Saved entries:
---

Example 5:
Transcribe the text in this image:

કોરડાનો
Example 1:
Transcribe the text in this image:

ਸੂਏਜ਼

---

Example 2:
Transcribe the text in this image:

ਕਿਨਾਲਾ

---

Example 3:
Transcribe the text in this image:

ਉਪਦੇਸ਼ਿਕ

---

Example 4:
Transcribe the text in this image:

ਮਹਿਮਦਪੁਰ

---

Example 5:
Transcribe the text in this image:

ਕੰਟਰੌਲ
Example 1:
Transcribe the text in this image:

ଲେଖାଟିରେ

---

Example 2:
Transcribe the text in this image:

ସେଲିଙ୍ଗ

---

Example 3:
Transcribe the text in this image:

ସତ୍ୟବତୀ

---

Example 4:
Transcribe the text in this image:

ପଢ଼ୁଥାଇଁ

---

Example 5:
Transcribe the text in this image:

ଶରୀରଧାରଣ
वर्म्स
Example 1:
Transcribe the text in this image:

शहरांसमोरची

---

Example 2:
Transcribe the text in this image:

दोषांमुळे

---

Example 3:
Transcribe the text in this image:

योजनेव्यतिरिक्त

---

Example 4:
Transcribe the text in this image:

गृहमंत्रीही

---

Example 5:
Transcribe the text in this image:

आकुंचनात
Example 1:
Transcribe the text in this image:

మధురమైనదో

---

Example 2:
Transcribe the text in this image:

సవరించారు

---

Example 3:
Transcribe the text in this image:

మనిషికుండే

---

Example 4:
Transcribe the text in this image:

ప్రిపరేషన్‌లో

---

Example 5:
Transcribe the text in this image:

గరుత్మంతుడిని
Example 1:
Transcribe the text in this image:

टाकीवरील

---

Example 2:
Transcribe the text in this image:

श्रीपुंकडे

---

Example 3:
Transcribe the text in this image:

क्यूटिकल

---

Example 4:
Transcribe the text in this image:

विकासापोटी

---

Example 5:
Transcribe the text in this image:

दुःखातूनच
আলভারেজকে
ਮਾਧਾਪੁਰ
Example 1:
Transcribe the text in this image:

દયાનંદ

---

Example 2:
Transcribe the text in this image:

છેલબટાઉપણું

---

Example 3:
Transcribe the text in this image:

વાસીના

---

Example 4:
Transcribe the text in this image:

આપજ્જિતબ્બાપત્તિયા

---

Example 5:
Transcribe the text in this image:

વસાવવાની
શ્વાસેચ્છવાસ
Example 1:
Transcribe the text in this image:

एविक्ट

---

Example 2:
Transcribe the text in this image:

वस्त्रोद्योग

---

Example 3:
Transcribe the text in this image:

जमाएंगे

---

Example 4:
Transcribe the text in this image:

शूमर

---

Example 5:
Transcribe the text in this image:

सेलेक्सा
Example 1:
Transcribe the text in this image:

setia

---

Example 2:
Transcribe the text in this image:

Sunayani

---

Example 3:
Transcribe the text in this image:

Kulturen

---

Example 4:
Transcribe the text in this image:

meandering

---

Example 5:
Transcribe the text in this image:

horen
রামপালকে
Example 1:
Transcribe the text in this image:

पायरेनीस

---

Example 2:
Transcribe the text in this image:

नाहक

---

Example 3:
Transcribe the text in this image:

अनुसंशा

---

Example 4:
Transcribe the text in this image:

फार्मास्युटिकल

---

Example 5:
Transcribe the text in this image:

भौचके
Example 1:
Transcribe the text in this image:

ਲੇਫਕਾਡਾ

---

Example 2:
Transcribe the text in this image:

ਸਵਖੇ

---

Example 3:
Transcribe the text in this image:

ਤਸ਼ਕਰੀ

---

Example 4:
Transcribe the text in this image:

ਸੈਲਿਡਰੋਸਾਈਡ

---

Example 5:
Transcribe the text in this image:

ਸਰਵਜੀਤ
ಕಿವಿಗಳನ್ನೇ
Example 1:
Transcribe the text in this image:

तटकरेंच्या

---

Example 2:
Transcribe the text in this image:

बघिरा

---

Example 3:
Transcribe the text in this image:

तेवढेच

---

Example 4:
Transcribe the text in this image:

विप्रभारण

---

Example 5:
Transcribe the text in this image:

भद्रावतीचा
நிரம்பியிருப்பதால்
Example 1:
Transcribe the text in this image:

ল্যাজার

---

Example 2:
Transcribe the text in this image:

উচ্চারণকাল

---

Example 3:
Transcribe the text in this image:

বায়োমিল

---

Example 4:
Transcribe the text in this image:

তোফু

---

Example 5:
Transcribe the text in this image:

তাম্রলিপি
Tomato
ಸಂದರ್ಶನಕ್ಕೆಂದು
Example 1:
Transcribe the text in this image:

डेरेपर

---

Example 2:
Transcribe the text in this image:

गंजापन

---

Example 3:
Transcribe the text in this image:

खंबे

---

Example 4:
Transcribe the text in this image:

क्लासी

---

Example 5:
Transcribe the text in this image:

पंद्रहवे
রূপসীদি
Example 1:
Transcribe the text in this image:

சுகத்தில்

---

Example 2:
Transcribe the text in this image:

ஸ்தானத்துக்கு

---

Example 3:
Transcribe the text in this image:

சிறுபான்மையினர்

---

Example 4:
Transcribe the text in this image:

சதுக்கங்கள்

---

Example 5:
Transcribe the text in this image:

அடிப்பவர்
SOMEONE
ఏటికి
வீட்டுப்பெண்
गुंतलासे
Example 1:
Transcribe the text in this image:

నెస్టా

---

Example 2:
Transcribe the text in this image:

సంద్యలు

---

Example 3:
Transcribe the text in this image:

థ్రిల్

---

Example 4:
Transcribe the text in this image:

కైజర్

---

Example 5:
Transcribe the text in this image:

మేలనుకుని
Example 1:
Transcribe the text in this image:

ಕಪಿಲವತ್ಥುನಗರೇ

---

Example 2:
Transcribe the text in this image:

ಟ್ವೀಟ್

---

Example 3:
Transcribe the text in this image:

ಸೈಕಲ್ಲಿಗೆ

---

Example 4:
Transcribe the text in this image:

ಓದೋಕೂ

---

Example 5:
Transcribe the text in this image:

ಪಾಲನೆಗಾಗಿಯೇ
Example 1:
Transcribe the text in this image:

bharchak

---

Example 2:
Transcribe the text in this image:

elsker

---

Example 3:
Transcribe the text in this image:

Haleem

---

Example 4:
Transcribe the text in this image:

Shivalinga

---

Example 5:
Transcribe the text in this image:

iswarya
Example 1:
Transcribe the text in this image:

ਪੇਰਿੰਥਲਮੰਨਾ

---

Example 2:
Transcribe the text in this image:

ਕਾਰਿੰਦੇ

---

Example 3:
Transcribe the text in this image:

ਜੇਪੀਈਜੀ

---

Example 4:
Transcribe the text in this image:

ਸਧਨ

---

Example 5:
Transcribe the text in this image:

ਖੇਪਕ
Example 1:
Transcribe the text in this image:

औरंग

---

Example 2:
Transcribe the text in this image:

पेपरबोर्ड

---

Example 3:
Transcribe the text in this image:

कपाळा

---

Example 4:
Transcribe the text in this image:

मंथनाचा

EXERCISE AIM
Exactly as written, please output every entry.

WRITTEN ANSWER
---

Example 5:
Transcribe the text in this image:

કોરડાનો
Example 1:
Transcribe the text in this image:

ਸੂਏਜ਼

---

Example 2:
Transcribe the text in this image:

ਕਿਨਾਲਾ

---

Example 3:
Transcribe the text in this image:

ਉਪਦੇਸ਼ਿਕ

---

Example 4:
Transcribe the text in this image:

ਮਹਿਮਦਪੁਰ

---

Example 5:
Transcribe the text in this image:

ਕੰਟਰੌਲ
Example 1:
Transcribe the text in this image:

ଲେଖାଟିରେ

---

Example 2:
Transcribe the text in this image:

ସେଲିଙ୍ଗ

---

Example 3:
Transcribe the text in this image:

ସତ୍ୟବତୀ

---

Example 4:
Transcribe the text in this image:

ପଢ଼ୁଥାଇଁ

---

Example 5:
Transcribe the text in this image:

ଶରୀରଧାରଣ
वर्म्स
Example 1:
Transcribe the text in this image:

शहरांसमोरची

---

Example 2:
Transcribe the text in this image:

दोषांमुळे

---

Example 3:
Transcribe the text in this image:

योजनेव्यतिरिक्त

---

Example 4:
Transcribe the text in this image:

गृहमंत्रीही

---

Example 5:
Transcribe the text in this image:

आकुंचनात
Example 1:
Transcribe the text in this image:

మధురమైనదో

---

Example 2:
Transcribe the text in this image:

సవరించారు

---

Example 3:
Transcribe the text in this image:

మనిషికుండే

---

Example 4:
Transcribe the text in this image:

ప్రిపరేషన్‌లో

---

Example 5:
Transcribe the text in this image:

గరుత్మంతుడిని
Example 1:
Transcribe the text in this image:

टाकीवरील

---

Example 2:
Transcribe the text in this image:

श्रीपुंकडे

---

Example 3:
Transcribe the text in this image:

क्यूटिकल

---

Example 4:
Transcribe the text in this image:

विकासापोटी

---

Example 5:
Transcribe the text in this image:

दुःखातूनच
আলভারেজকে
ਮਾਧਾਪੁਰ
Example 1:
Transcribe the text in this image:

દયાનંદ

---

Example 2:
Transcribe the text in this image:

છેલબટાઉપણું

---

Example 3:
Transcribe the text in this image:

વાસીના

---

Example 4:
Transcribe the text in this image:

આપજ્જિતબ્બાપત્તિયા

---

Example 5:
Transcribe the text in this image:

વસાવવાની
શ્વાસેચ્છવાસ
Example 1:
Transcribe the text in this image:

एविक्ट

---

Example 2:
Transcribe the text in this image:

वस्त्रोद्योग

---

Example 3:
Transcribe the text in this image:

जमाएंगे

---

Example 4:
Transcribe the text in this image:

शूमर

---

Example 5:
Transcribe the text in this image:

सेलेक्सा
Example 1:
Transcribe the text in this image:

setia

---

Example 2:
Transcribe the text in this image:

Sunayani

---

Example 3:
Transcribe the text in this image:

Kulturen

---

Example 4:
Transcribe the text in this image:

meandering

---

Example 5:
Transcribe the text in this image:

horen
রামপালকে
Example 1:
Transcribe the text in this image:

पायरेनीस

---

Example 2:
Transcribe the text in this image:

नाहक

---

Example 3:
Transcribe the text in this image:

अनुसंशा

---

Example 4:
Transcribe the text in this image:

फार्मास्युटिकल

---

Example 5:
Transcribe the text in this image:

भौचके
Example 1:
Transcribe the text in this image:

ਲੇਫਕਾਡਾ

---

Example 2:
Transcribe the text in this image:

ਸਵਖੇ

---

Example 3:
Transcribe the text in this image:

ਤਸ਼ਕਰੀ

---

Example 4:
Transcribe the text in this image:

ਸੈਲਿਡਰੋਸਾਈਡ

---

Example 5:
Transcribe the text in this image:

ਸਰਵਜੀਤ
ಕಿವಿಗಳನ್ನೇ
Example 1:
Transcribe the text in this image:

तटकरेंच्या

---

Example 2:
Transcribe the text in this image:

बघिरा

---

Example 3:
Transcribe the text in this image:

तेवढेच

---

Example 4:
Transcribe the text in this image:

विप्रभारण

---

Example 5:
Transcribe the text in this image:

भद्रावतीचा
நிரம்பியிருப்பதால்
Example 1:
Transcribe the text in this image:

ল্যাজার

---

Example 2:
Transcribe the text in this image:

উচ্চারণকাল

---

Example 3:
Transcribe the text in this image:

বায়োমিল

---

Example 4:
Transcribe the text in this image:

তোফু

---

Example 5:
Transcribe the text in this image:

তাম্রলিপি
Tomato
ಸಂದರ್ಶನಕ್ಕೆಂದು
Example 1:
Transcribe the text in this image:

डेरेपर

---

Example 2:
Transcribe the text in this image:

गंजापन

---

Example 3:
Transcribe the text in this image:

खंबे

---

Example 4:
Transcribe the text in this image:

क्लासी

---

Example 5:
Transcribe the text in this image:

पंद्रहवे
রূপসীদি
Example 1:
Transcribe the text in this image:

சுகத்தில்

---

Example 2:
Transcribe the text in this image:

ஸ்தானத்துக்கு

---

Example 3:
Transcribe the text in this image:

சிறுபான்மையினர்

---

Example 4:
Transcribe the text in this image:

சதுக்கங்கள்

---

Example 5:
Transcribe the text in this image:

அடிப்பவர்
SOMEONE
ఏటికి
வீட்டுப்பெண்
गुंतलासे
Example 1:
Transcribe the text in this image:

నెస్టా

---

Example 2:
Transcribe the text in this image:

సంద్యలు

---

Example 3:
Transcribe the text in this image:

థ్రిల్

---

Example 4:
Transcribe the text in this image:

కైజర్

---

Example 5:
Transcribe the text in this image:

మేలనుకుని
Example 1:
Transcribe the text in this image:

ಕಪಿಲವತ್ಥುನಗರೇ

---

Example 2:
Transcribe the text in this image:

ಟ್ವೀಟ್

---

Example 3:
Transcribe the text in this image:

ಸೈಕಲ್ಲಿಗೆ

---

Example 4:
Transcribe the text in this image:

ಓದೋಕೂ

---

Example 5:
Transcribe the text in this image:

ಪಾಲನೆಗಾಗಿಯೇ
Example 1:
Transcribe the text in this image:

bharchak

---

Example 2:
Transcribe the text in this image:

elsker

---

Example 3:
Transcribe the text in this image:

Haleem

---

Example 4:
Transcribe the text in this image:

Shivalinga

---

Example 5:
Transcribe the text in this image:

iswarya
Example 1:
Transcribe the text in this image:

ਪੇਰਿੰਥਲਮੰਨਾ

---

Example 2:
Transcribe the text in this image:

ਕਾਰਿੰਦੇ

---

Example 3:
Transcribe the text in this image:

ਜੇਪੀਈਜੀ

---

Example 4:
Transcribe the text in this image:

ਸਧਨ

---

Example 5:
Transcribe the text in this image:

ਖੇਪਕ
Example 1:
Transcribe the text in this image:

औरंग

---

Example 2:
Transcribe the text in this image:

पेपरबोर्ड

---

Example 3:
Transcribe the text in this image:

कपाळा

---

Example 4:
Transcribe the text in this image:

मंथनाचा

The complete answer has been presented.